Clique aqui e confira o áudio na íntegra

Sobre suas lembranças de infância junto ao pai, Vera Paiva destacou a dedicação de Rubens às obras que tocava. “Cheguei à exposição, vi aquele busto e abracei e beijei. Todos que vivem o desaparecimento, em algum momento congela. Porque fazer o luto é perder a esperança do desaparecido aparecer… Neste momento, a gente poder abraçar ele como engenheiro é recuperar a nossa vida. Recordar de quando ele nos levava para mostrar as obras da Pavuna… Batendo na parede e dizendo isso aqui é obra boa. Ele se dava bem com os peões e tinha orgulho de mostrar as pontes que fazia, um profundo orgulho. Esse senso pragmático e da noção de justiça social vinha também de ser engenheiro, e não só da posição ideológica.”
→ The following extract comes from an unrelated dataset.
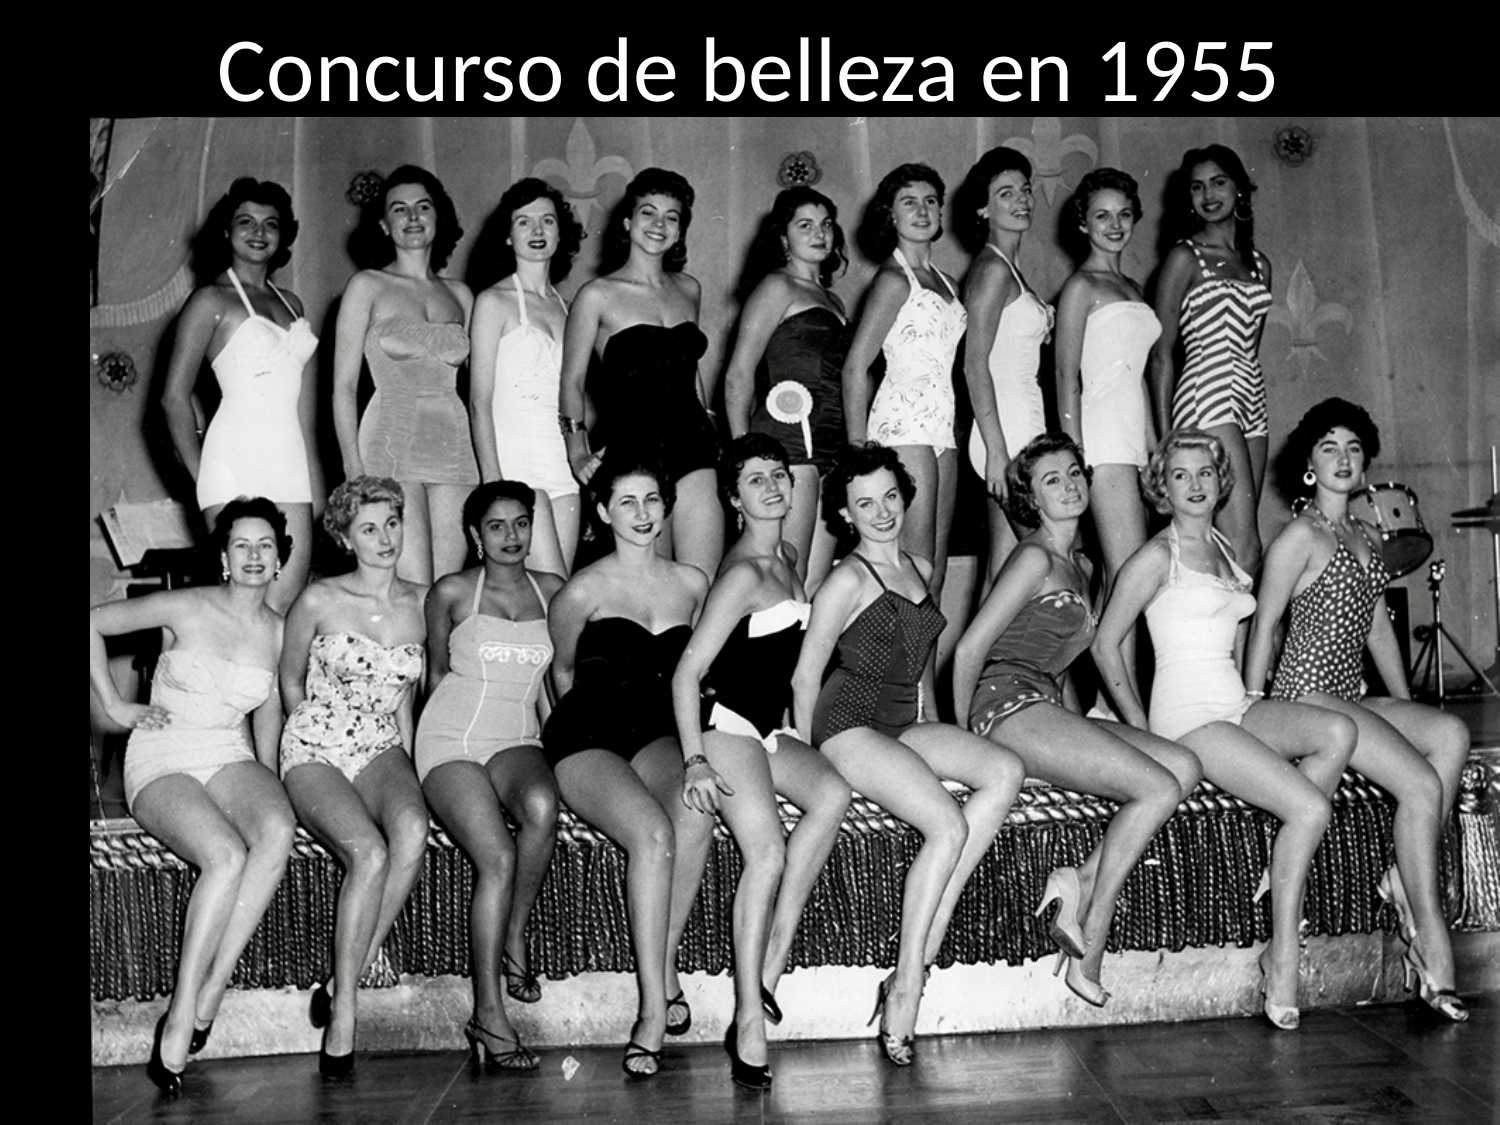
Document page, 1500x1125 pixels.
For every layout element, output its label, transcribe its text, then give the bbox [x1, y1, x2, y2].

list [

“Quero dizer que tenho certeza que muitos outros engenheiros têm histórias pra contar da ditadura. E que não deixem a figura do meu pai Rubens Paiva ser esquecida. Todo sofrimento daquele período vale e deve ser registrado. Essas coisas precisam ser apresentadas e recuperadas para que isso nunca mais se repita no nosso Brasil”, finalizou Vera Paiva.